Outside, the wind is whipping the cherry tree outside our house and it creaks and bends. I knock on Clare’s door and wrap my arms around myself to keep out the biting chill as I wait.

‘Kat!’ Surprise crosses her face.

I shuffle from foot to foot trying to keep warm. ‘Could I borrow a silicon baking dish?’

‘Sure.’ She hesitates, glances behind her before stepping backwards. ‘Come in a sec.’

‘Gorgeous flowers.’ The bouquet delivered earlier stands on the coffee table in a cracked silver vase. ‘Secret admirer?’
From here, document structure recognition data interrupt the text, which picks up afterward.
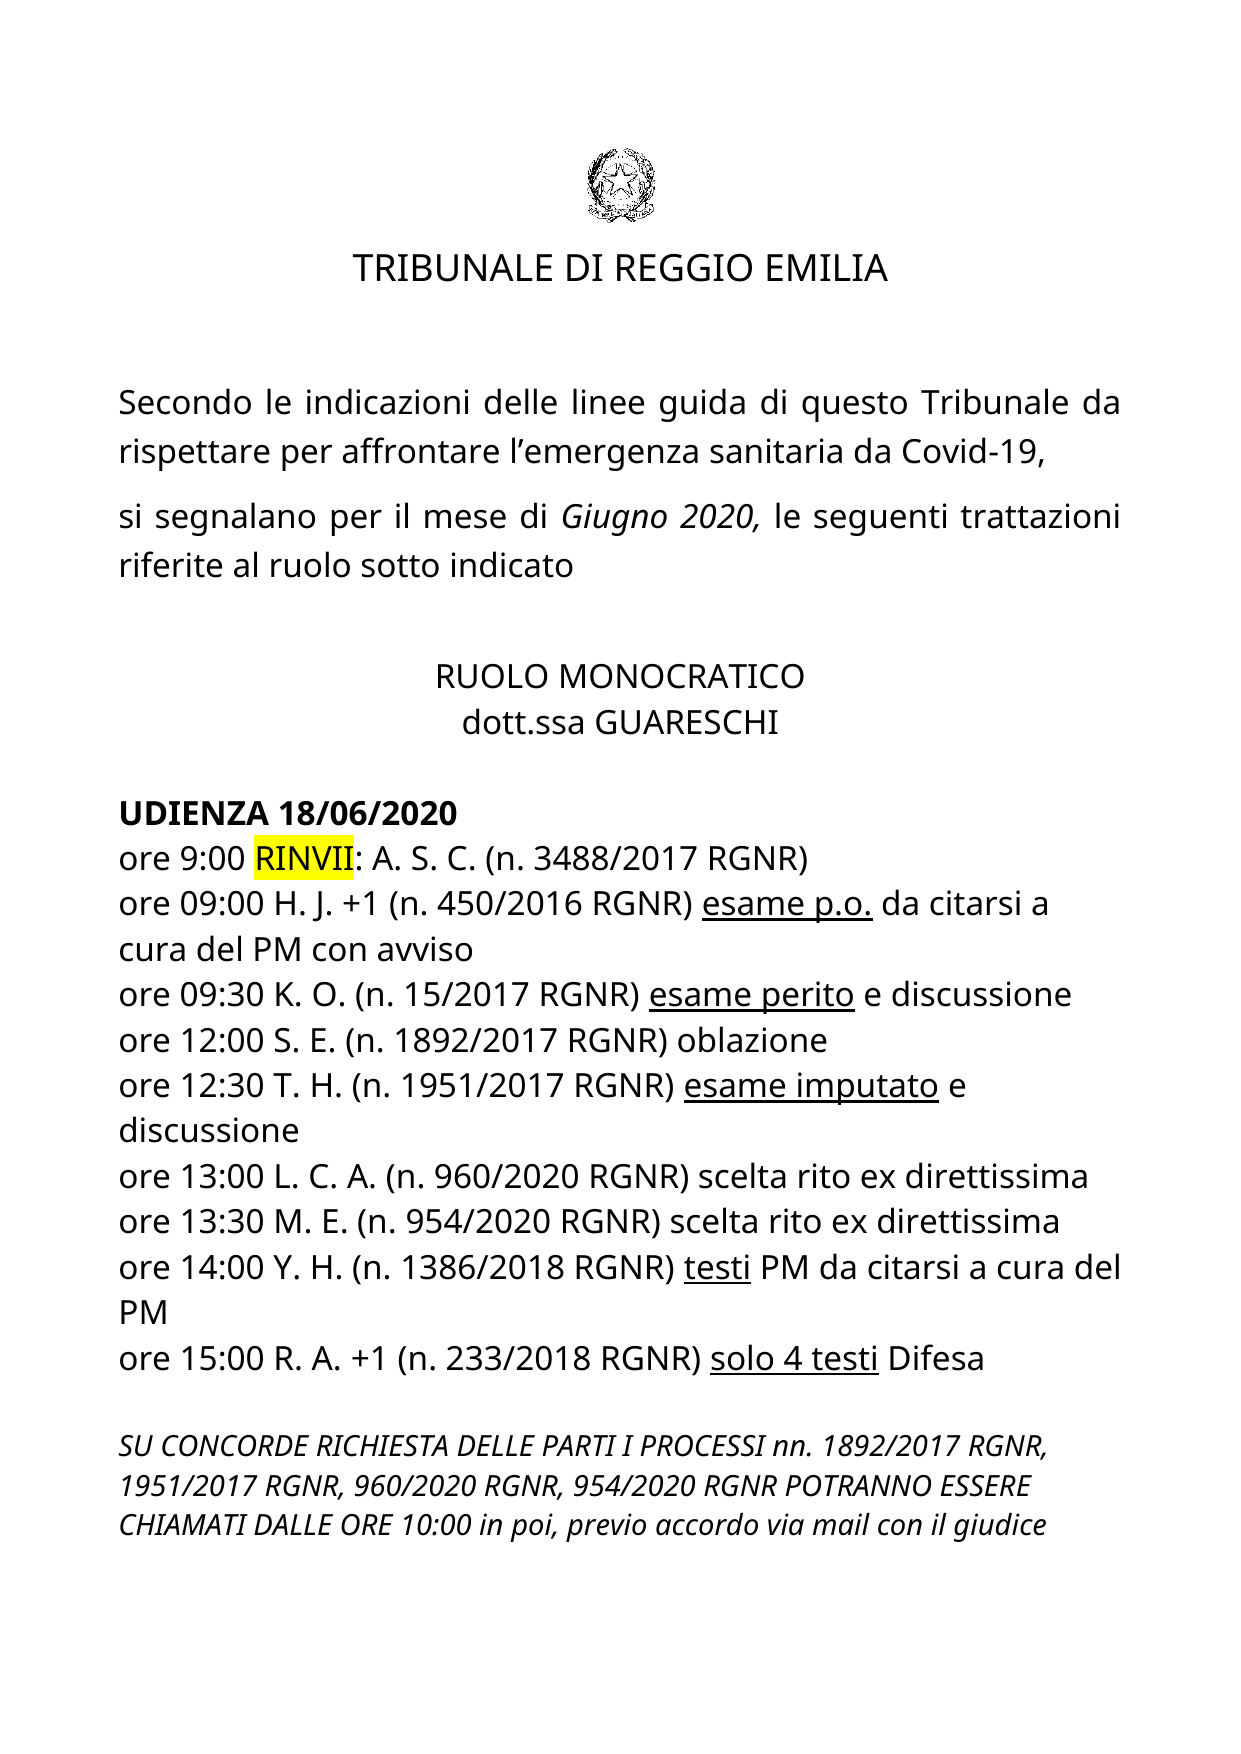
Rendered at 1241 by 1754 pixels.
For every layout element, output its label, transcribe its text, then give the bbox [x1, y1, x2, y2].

text ore 09:30 K. O. (n. 15/2017 RGNR) esame perito e discussione [118, 971, 1122, 1016]
text Secondo le indicazioni delle linee guida di questo Tribunale da rispettare per affrontare l’emergenza sanitaria da Covid-19, [118, 378, 1122, 473]
text ore 09:00 H. J. +1 (n. 450/2016 RGNR) esame p.o. da citarsi a cura del PM con avviso [118, 880, 1122, 971]
text si segnalano per il mese di Giugno 2020, le seguenti trattazioni riferite al ruolo sotto indicato [118, 493, 1122, 587]
text TRIBUNALE DI REGGIO EMILIA [118, 241, 1122, 292]
text ore 13:30 M. E. (n. 954/2020 RGNR) scelta rito ex direttissima [118, 1198, 1122, 1243]
text RUOLO MONOCRATICO [118, 653, 1122, 698]
text ore 15:00 R. A. +1 (n. 233/2018 RGNR) solo 4 testi Difesa [118, 1334, 1122, 1380]
text ore 12:30 T. H. (n. 1951/2017 RGNR) esame imputato e discussione [118, 1062, 1122, 1153]
text ore 14:00 Y. H. (n. 1386/2018 RGNR) testi PM da citarsi a cura del PM [118, 1243, 1122, 1334]
text ore 12:00 S. E. (n. 1892/2017 RGNR) oblazione [118, 1016, 1122, 1062]
text ore 9:00 RINVII: A. S. C. (n. 3488/2017 RGNR) [118, 835, 254, 880]
text ore 9:00 RINVII: A. S. C. (n. 3488/2017 RGNR) [354, 835, 1122, 880]
picture [585, 147, 655, 223]
text dott.ssa GUARESCHI [118, 698, 1122, 744]
text UDIENZA 18/06/2020 [118, 789, 1122, 835]
text SU CONCORDE RICHIESTA DELLE PARTI I PROCESSI nn. 1892/2017 RGNR, 1951/2017 RGNR, 960/2020 RGNR, 954/2020 RGNR POTRANNO ESSERE CHIAMATI DALLE ORE 10:00 in poi, previo accordo via mail con il giudice [118, 1425, 1122, 1544]
text ore 13:00 L. C. A. (n. 960/2020 RGNR) scelta rito ex direttissima [118, 1153, 1122, 1198]
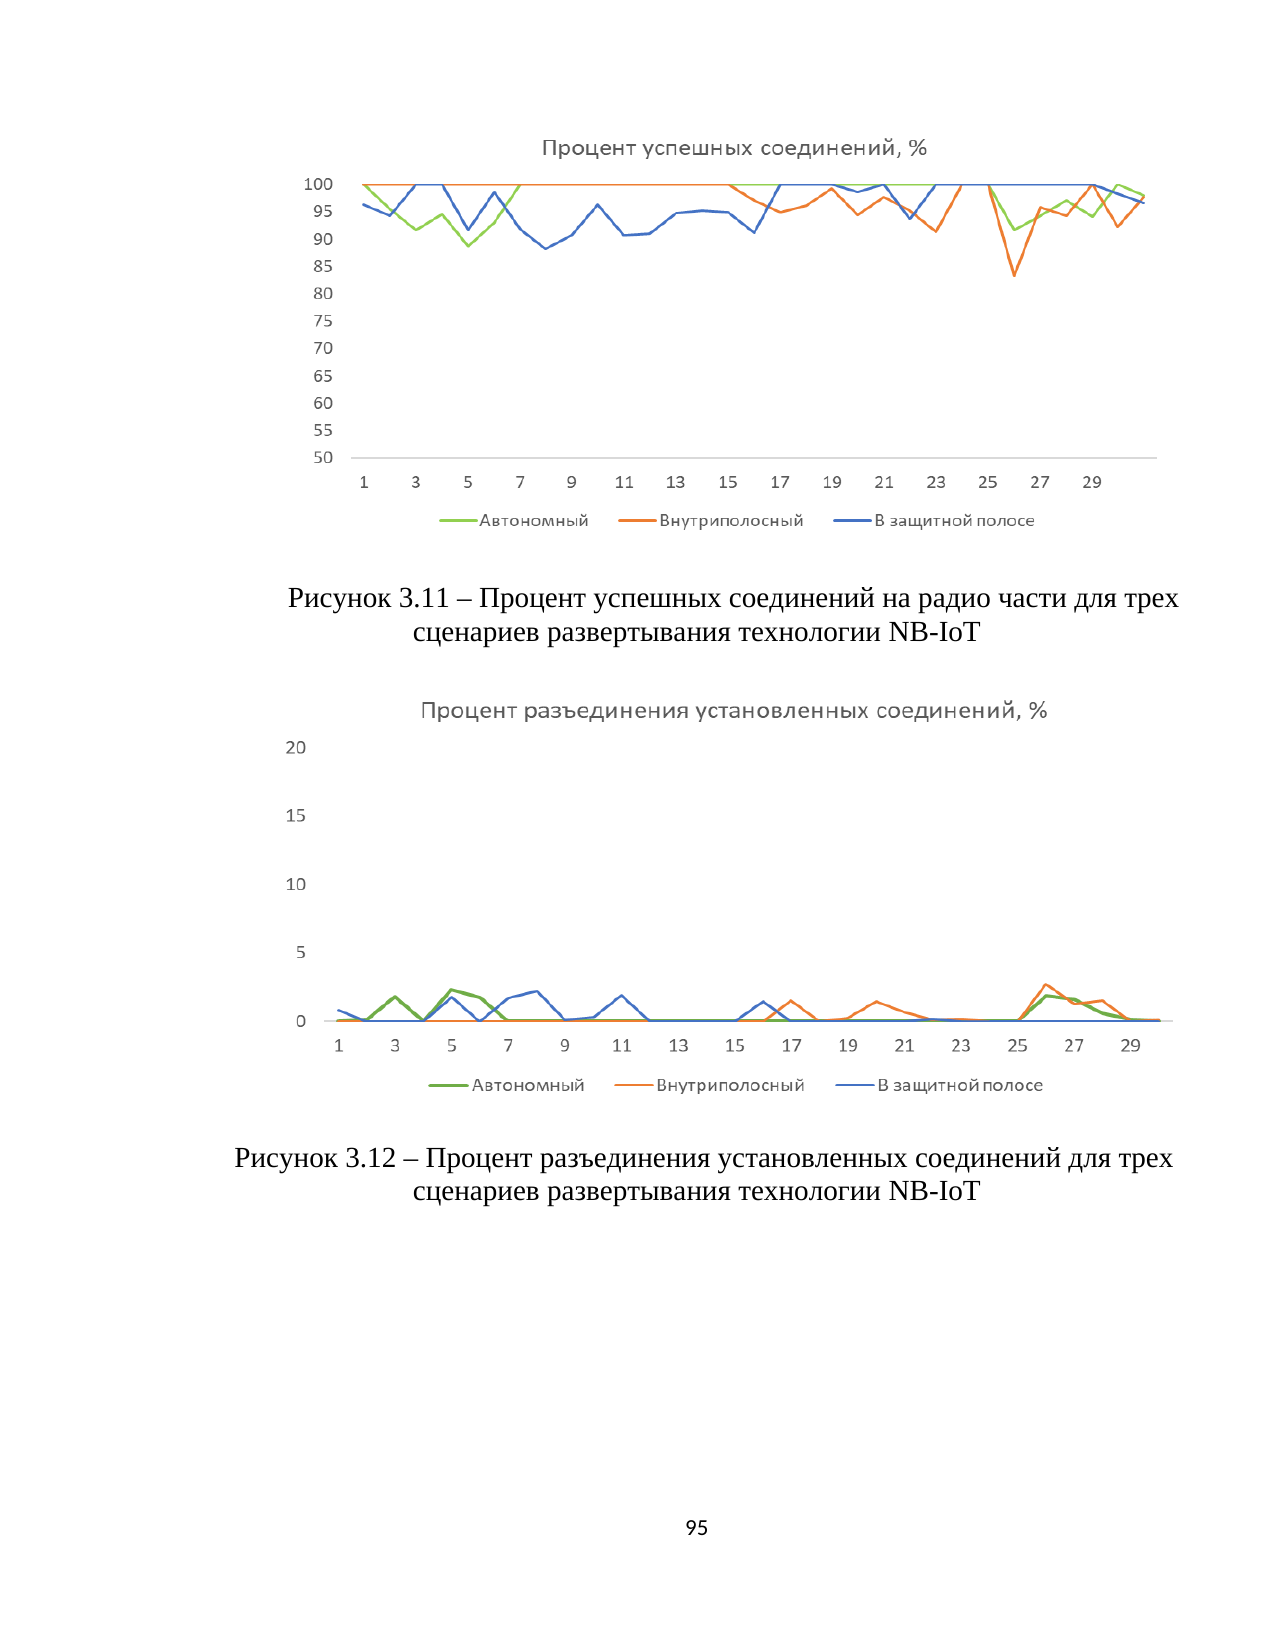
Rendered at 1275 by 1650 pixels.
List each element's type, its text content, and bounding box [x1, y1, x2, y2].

text Рисунок 3.12 – Процент разъединения установленных соединений для трех сценариев развертывания технологии NB-IoT [177, 1140, 1216, 1207]
picture [290, 118, 1177, 547]
picture [274, 681, 1185, 1107]
text Рисунок 3.11 – Процент успешных соединений на радио части для трех сценариев развертывания технологии NB-IoT [177, 581, 1216, 648]
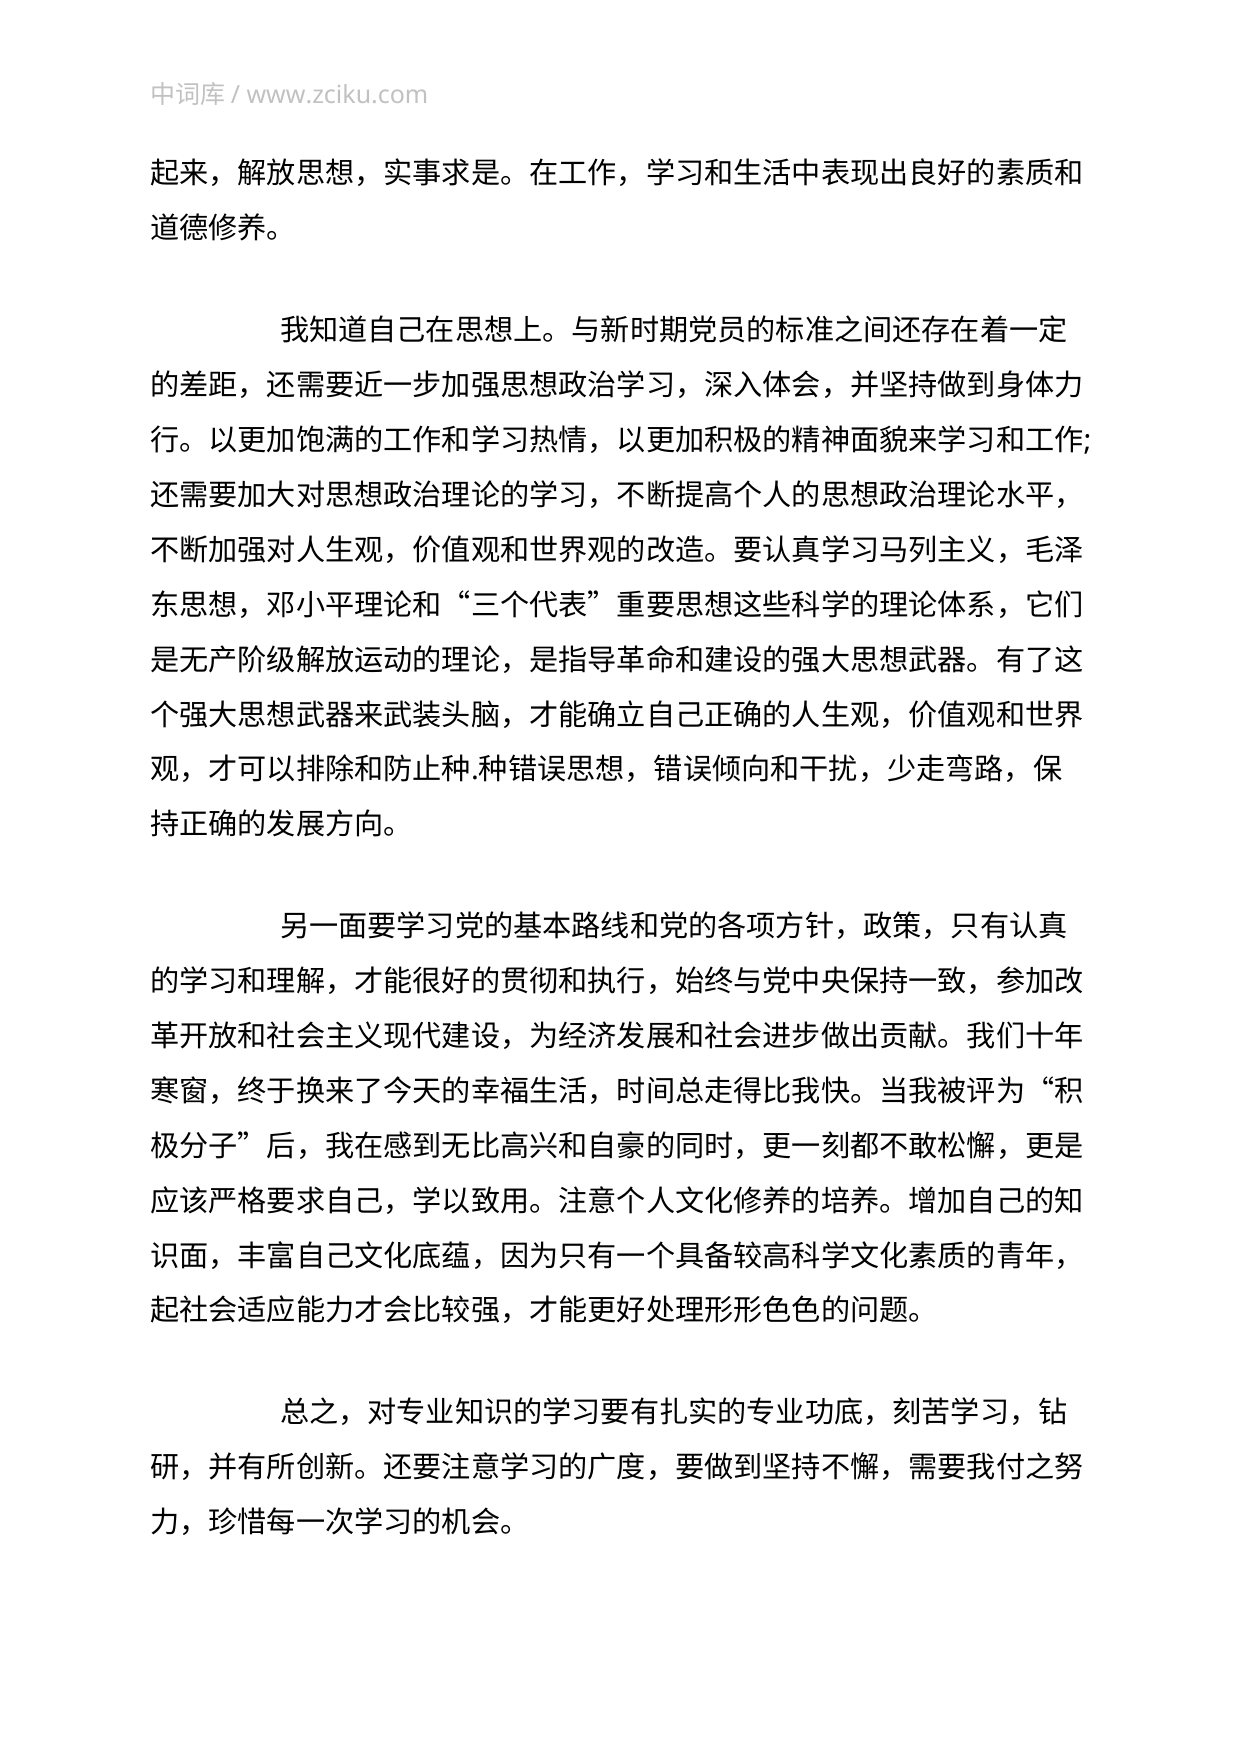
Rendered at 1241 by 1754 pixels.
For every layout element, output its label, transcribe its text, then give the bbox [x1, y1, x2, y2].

text 另一面要学习党的基本路线和党的各项方针，政策，只有认真的学习和理解，才能很好的贯彻和执行，始终与党中央保持一致，参加改革开放和社会主义现代建设，为经济发展和社会进步做出贡献。我们十年寒窗，终于换来了今天的幸福生活，时间总走得比我快。当我被评为“积极分子”后，我在感到无比高兴和自豪的同时，更一刻都不敢松懈，更是应该严格要求自己，学以致用。注意个人文化修养的培养。增加自己的知识面，丰富自己文化底蕴，因为只有一个具备较高科学文化素质的青年，起社会适应能力才会比较强，才能更好处理形形色色的问题。 [150, 903, 1090, 1329]
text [150, 150, 1090, 247]
text 总之，对专业知识的学习要有扎实的专业功底，刻苦学习，钻研，并有所创新。还要注意学习的广度，要做到坚持不懈，需要我付之努力，珍惜每一次学习的机会。 [150, 1389, 1090, 1541]
text 我知道自己在思想上。与新时期党员的标准之间还存在着一定的差距，还需要近一步加强思想政治学习，深入体会，并坚持做到身体力行。以更加饱满的工作和学习热情，以更加积极的精神面貌来学习和工作;还需要加大对思想政治理论的学习，不断提高个人的思想政治理论水平，不断加强对人生观，价值观和世界观的改造。要认真学习马列主义，毛泽东思想，邓小平理论和“三个代表”重要思想这些科学的理论体系，它们是无产阶级解放运动的理论，是指导革命和建设的强大思想武器。有了这个强大思想武器来武装头脑，才能确立自己正确的人生观，价值观和世界观，才可以排除和防止种.种错误思想，错误倾向和干扰，少走弯路，保持正确的发展方向。 [150, 307, 1090, 843]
‘Unfortunately not.’ I wait for her to elaborate further, but she walks into the kitchen and calls over her shoulder: ‘I’ll just grab you the silicon dish.’

Her heels click-click-click against the tiles in the kitchen. I can’t resist crossing the lounge and picking out the card that came with the flowers. Scribbled in blue biro is the letter ‘N’ and a single x but that is enough to make my heart twist. Clare’s footsteps grow louder, and I drop the card and pick up a brochure for Italy and thumb through it, hardly taking in the images of brilliant blue sky and white sandy beaches. Nick and I never did book that holiday.

‘It looks stunning doesn’t it?’ Clare peers over my shoulder. ‘I fancy the coast but think I’m going to start with Rome.’

‘Expensive?’ The word slips out automatically but she is always complaining Akhil doesn’t pay maintenance.